Ponder the things of love.  Determine for yourself the many ways you can show love.

I would absolutely consider it an honor if you would leave a comment on my blog website or social media Facebook or Instagram pages (see below for links) about what you discover about love in your life.  I know it would encourage my family and I as February 20th comes and goes.  My prayer is that your comments would be a source of encouragement for others needing love, too.
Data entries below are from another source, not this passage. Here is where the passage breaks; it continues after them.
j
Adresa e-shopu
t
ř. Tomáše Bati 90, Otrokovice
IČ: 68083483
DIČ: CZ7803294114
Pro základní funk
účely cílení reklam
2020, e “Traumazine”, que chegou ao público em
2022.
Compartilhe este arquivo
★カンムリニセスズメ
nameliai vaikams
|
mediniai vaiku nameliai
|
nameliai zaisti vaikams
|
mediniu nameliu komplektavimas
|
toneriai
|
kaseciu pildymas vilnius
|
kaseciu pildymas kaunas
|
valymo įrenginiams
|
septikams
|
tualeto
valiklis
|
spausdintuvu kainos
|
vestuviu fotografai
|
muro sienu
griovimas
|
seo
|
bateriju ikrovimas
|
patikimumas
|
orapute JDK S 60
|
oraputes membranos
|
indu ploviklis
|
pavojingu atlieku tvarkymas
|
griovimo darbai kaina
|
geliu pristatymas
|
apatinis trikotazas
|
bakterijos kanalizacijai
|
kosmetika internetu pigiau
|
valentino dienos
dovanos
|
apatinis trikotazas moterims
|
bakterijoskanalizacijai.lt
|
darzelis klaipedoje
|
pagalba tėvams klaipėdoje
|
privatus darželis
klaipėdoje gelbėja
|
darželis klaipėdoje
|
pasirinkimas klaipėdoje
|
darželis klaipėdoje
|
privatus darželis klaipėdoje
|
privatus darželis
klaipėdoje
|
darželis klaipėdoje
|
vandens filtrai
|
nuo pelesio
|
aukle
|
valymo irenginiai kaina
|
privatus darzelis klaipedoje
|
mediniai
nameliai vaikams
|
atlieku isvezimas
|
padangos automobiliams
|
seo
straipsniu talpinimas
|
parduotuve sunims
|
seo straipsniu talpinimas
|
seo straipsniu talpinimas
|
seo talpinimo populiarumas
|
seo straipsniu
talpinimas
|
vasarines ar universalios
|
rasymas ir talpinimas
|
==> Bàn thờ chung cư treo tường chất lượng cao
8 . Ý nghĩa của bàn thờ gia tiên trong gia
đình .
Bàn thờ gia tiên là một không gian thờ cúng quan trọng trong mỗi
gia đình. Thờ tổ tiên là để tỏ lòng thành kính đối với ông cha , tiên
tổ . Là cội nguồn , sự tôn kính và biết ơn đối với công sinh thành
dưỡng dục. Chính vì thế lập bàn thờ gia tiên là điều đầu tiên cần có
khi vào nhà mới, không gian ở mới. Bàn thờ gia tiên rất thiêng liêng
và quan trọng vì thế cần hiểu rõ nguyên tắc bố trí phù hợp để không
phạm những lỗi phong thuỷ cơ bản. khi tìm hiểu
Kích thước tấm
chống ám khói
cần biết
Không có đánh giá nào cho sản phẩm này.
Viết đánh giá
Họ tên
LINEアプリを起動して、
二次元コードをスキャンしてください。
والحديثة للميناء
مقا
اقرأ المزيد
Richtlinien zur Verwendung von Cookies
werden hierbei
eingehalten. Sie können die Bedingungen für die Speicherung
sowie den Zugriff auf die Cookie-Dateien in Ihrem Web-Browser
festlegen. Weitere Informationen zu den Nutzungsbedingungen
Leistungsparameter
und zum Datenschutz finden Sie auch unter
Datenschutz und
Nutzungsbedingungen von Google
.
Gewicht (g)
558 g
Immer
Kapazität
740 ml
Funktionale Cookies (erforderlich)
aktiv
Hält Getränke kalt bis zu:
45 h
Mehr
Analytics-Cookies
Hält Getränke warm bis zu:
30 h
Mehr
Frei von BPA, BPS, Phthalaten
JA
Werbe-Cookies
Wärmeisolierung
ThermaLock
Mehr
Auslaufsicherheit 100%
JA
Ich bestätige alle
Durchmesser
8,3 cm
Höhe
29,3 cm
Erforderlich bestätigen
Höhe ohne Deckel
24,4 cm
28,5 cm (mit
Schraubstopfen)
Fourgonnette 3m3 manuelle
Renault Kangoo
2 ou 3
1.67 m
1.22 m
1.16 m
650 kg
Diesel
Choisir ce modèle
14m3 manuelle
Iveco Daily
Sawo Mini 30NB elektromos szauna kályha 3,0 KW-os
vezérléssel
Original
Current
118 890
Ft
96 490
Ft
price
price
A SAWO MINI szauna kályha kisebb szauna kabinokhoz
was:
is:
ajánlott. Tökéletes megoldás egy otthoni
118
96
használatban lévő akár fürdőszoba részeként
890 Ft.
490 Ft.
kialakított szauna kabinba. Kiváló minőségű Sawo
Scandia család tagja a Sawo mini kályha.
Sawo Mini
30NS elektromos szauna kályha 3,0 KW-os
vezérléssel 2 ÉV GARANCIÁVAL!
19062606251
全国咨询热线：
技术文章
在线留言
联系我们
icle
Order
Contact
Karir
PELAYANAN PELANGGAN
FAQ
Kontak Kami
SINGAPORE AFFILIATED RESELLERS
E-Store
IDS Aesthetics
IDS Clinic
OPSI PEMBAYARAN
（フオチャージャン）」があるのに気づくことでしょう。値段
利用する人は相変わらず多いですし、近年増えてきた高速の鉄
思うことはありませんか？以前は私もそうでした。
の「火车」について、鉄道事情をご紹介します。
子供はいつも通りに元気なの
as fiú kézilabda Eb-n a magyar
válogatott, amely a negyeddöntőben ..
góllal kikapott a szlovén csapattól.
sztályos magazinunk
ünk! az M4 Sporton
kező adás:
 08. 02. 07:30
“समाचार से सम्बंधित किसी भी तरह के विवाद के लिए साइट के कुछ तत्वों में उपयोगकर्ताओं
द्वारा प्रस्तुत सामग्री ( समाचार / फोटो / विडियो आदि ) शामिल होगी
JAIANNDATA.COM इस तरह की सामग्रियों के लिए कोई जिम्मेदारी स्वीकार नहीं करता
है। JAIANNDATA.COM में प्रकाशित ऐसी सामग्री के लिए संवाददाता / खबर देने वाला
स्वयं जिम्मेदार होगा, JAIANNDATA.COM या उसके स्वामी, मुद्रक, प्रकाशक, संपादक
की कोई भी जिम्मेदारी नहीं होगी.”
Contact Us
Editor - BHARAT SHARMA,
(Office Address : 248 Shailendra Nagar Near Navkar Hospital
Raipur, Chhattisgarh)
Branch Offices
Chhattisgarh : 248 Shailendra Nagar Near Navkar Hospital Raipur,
Go forth and BE love while you THRIVE!

If you would like to learn more about THRIVING in THIS life, consider me as coach.  Please visit the Coaching pages at Is Coaching for Me? .  For a general description of how coaching can help you click  http://imalive2thrive.com/coaching/ .  

Stephanie

Instagram:  @im_alive_2_thrive_
Twitter: @imalive2thrive

4 thoughts on “What Do You Say Love Is?

  1. You bring so much joy to my life every week, and thank you so much for sharing Savannah with us. I still miss her everyday when I come to the office. Her smiles, laughter, and good common sense are still here with me everyday. Thank you and Tim for bringing such a beautiful soul into this world. God Bless you

    1. Thank you, Julia, for taking time out of your day to encourage me and remember Savannah. You are a blessing to me!

  2. Just reading your blog and wow- thank you for sharing your life and heart and journey. You are so encouraging to be around, thinking and praying for you on Feb. 20!

    1. Thank YOU, Holland, for your encouragement! You are a “breath of fresh air” AND a BEAST on the tennis court! I appreciate your prayers in immeasurable ways!